Monday 5th September, 9h30 via zoom : "Hybrid halide perovskites for advanced X-rays detection systems"

  • Guest speaker : Ferdinand LEDEE - CEA-Leti, DOPT, Université Grenoble Alpes, France
  • Abstract : Advanced X-ray medical imaging systems including phase contrast imaging or artificial intelligence algorithms will require a joint improvement of the detector efficiency and spatial resolution. Today’s commercial flat panel X-ray detectors operate in indirect conversion mode with a trade-off in sensitivity and resolution. Reaching high sensitivity, by increasing the scintillator thickness, goes at the expense of the spatial resolution. Direct detection should combine a high sensitivity and a high spatial resolution but has not been yet implemented in general radiography (20-100 keV energy range) to due to lack of satisfactory semi-conducting material.
    The demanding specifications required are a combination of low temperature processing of thick (>100µm) layers on large area (≈20 x 20 cm²), cost-effective materials and processes, and high-level optoelectronic properties. Specifically, the ideal semi-conductor for X-ray direct detection has to combine good charge transport properties to insure high X-ray-to-electron conversion rate (the so-called sensitivity), while keeping low the leakage current in the dark (the so-called dark current) which limits the flat panel dynamic range and the minimal detectable dose. Developments in perovskite metal halide semiconductors over the last ten years have raised the prospect of achieving all these characteristics.
    In this talk, we will first give some insights about the different perovskites materials and fabrication strategies developed in the literature for the direct detection of X-rays. A more thorough discussion will be carried out on MAPbBr3 single crystals for X-ray detection, and some attempts to reduce the dark current by tuning the halide composition MAPb(BrxCl1-x)3 will be presented. Finally, we will present a solution process in order to grow large area (4 x 4 cm²) thick polycrystalline MAPbBr3 layers directly on a backplane, and a projection toward the final application will be proposed.

12 Juin 2022 : "Challenges and advances in scaling-up perovskite solar cells using industrially compatible wet deposition techniques"
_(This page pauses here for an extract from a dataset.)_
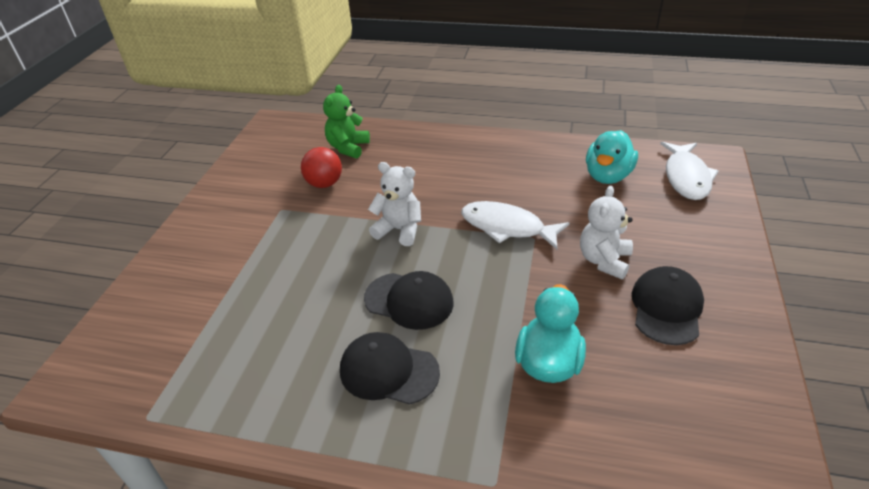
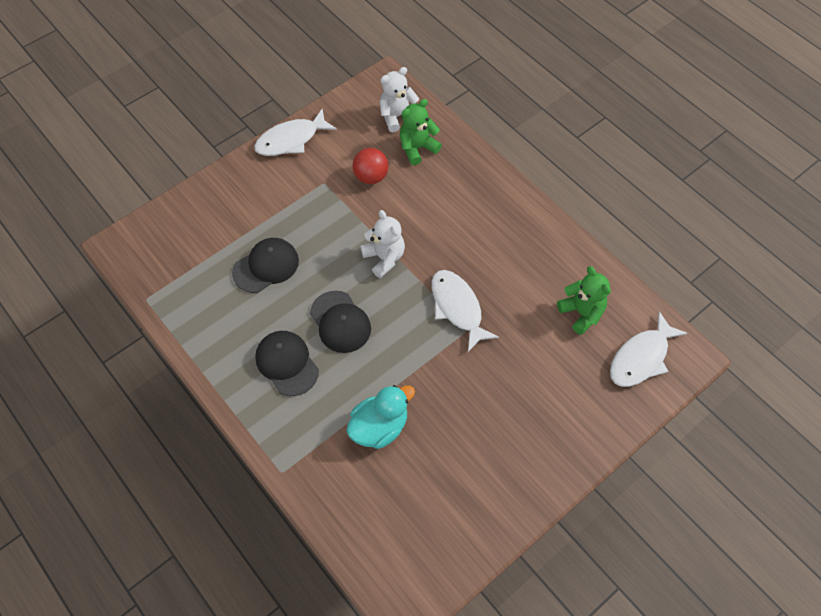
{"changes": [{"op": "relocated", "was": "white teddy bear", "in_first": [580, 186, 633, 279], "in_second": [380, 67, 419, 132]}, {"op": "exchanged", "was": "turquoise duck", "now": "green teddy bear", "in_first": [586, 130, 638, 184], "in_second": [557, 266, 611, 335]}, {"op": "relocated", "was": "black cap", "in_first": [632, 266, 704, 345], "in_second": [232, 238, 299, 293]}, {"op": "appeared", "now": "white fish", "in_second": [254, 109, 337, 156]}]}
  • Guest speaker : Iwan Zimmermann - Postdoc researcher at IPVF
  • Abstract : Impressive results have been obtained in the field of perovskite solar cells (PSCs) in over a decade of intense research with power conversion efficiencies exceeding 25%. However, poor long-term stability, and obstacles in scale-up currently hold back PSCs from entering the photovoltaic market. This webinar discusses challenges encountered in up-scaling the perovskite technology to the module level and highlights recent progress achieved at IPVF. In a first part, the deposition of tin oxide used as an electron extraction layer is established using chemical bath deposition. Applying this simple low-temperature deposition method, highly homogeneous SnO2 films are obtained in a reproducible manner on large surfaces. In a second part, the deposition of the photoactive perovskite layer is developed using sequential slot-die coating on up to 10 x 10 cm2 substrates. This industrially relevant 2-step deposition technique allows for the growth of high-quality dense perovskite thin films with large grains. Integration of the SnO2 and perovskite layers into mini-modules with aperture areas of up to 40 cm2 is discussed.